Dalam hadits lainnya disebutkan pula bahwa Rasulullah SAW membaca taawudz, ‘A’uudzu billahi minasy syaithanir rojiim (aku berlindung kepada Allah SWT dari godaan syaitan yamg terkutuk)’ untuk meredakan kemarahannya saat menghadapi istrinya yang sedang marah (HR Abu Adi).
Karena sesungguhnya kemarahan itu berasal dari bisikan setan, dan Nabi Muhammad SAW juga menganjurkan untuk berwudhu untuk memadamkan amarah dari bisikan setan yang terbuat dari api (HR Abu Daud).
Setelah itu, membaca istighfar sebanyak 3 hingga 7 kali, dengan penuh penghayatan sambil menarik napas panjang untuk meminta ampunan kepada Allah SWT sekaligus upaya meredam kemarahan saat menghadapi istri yang sedang marah.

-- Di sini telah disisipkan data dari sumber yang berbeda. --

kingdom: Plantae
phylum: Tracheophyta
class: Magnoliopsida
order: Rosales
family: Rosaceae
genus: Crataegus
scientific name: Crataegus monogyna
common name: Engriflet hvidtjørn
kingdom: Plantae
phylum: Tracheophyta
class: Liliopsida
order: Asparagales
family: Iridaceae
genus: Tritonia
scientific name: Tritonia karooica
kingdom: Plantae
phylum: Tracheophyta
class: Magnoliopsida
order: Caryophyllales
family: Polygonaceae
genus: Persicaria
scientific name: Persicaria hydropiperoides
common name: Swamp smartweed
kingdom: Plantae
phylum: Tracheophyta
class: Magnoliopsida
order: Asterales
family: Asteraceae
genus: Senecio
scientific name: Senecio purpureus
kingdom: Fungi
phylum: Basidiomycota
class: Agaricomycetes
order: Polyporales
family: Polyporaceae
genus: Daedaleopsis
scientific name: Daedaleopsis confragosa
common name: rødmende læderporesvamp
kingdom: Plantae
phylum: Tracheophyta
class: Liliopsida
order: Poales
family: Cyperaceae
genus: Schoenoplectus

Kemudian baca juga Ayat Kursi sebagai benteng perlindungan dari segala macam gangguan syaitan, termasuk untuk menenangkan hati yang gelisah, sekaligus untuk meredam amarah.
Lanjutkan dengan membaca dzikir asmaul husna "Ya Latifu Ya Shabur Ya Ghaffur", artinya "Allah yang Maha Lembut dan Maha Sabar Ampunilah segala dosaku".
Berdoalah dengan memohon diberikan kesabaran dan ketenangan batin agar bisa meredam amarah dalam menghadapi istri yang sedang marah.
"Ya Allah, ampunilah dosa-dosaku dan dosa istriku. Berilah kami petunjuk dan hidayah-Mu. Jauhkanlah kami dari godaan setan yang terkutuk."
"Ya Allah, berikanlah kami kesabaran dalam menghadapi berbagai cobaan dan jagalah hati kami agar selalu tenang dan damai. Satukanlah hati kami dan jadikanlah rumah tangga kami sakinah, mawaddah, warahmah."
Selain membaca doa, Rasulullah SAW juga selalu mengajarkan beberapa untuk bersikap lembut dan santun kepada sang istri meski dalam keadaan marah.
Rasulullah SAW selalu menggunakan bahasa yang lembut dan menghindari kata-kata yang kasar atau menyakitkan saat menghadapi Aisya ra. ketika sedang marah.